- Other names: Antimicrobial-induced mania; Antibiotic-induced mania
- Specialty: Psychiatry

= Antibiomania =

Psychiatric condition induced by antibiotics

Antibiomania, also known as antibiotic-induced mania or antimicrobial-induced mania, is a rare but serious idiosyncratic adverse reaction in which antibiotic therapy induces mania or hypomania. It has been documented most commonly with clarithromycin, followed by other antibiotics including fluoroquinolones and isoniazid, among others. Psychosis and other symptoms may occur in addition to or instead of mania.
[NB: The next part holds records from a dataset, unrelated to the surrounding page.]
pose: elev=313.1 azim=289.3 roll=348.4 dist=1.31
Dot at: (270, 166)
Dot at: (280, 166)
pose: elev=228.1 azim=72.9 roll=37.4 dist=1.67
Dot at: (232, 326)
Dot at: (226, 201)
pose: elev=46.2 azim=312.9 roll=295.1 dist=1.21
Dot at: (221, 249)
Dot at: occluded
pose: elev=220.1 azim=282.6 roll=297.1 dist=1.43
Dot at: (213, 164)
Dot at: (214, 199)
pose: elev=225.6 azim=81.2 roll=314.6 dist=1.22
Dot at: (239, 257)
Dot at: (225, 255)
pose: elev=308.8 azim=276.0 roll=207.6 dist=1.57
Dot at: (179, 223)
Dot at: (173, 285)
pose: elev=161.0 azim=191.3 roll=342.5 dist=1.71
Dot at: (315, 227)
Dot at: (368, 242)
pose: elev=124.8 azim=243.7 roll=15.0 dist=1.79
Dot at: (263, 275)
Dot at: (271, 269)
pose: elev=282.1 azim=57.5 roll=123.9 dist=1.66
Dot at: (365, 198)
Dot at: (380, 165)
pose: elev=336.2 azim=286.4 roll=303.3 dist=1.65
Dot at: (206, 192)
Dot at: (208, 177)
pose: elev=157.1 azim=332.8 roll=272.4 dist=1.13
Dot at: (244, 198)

Antibiomania is treated by discontinuation of the causative antibiotic, usually resulting in rapid and dramatic improvement, and/or with psychiatric drugs like mood stabilizers, antipsychotics, and benzodiazepines. The mechanisms responsible for antibiomania are unknown, but may be due to off-target central nervous system activities of certain antibiotics or due to disruption of the gut microbiome and gut–brain axis. Elevated cortisol levels have also been observed in antibiomania. More than 100 cases of antibiomania were identified in a major 2002 literature review. The term antibiomania was introduced in this same 2002 review. Psychiatric adverse effects were first associated with antibiotics like penicillin as early as 1948.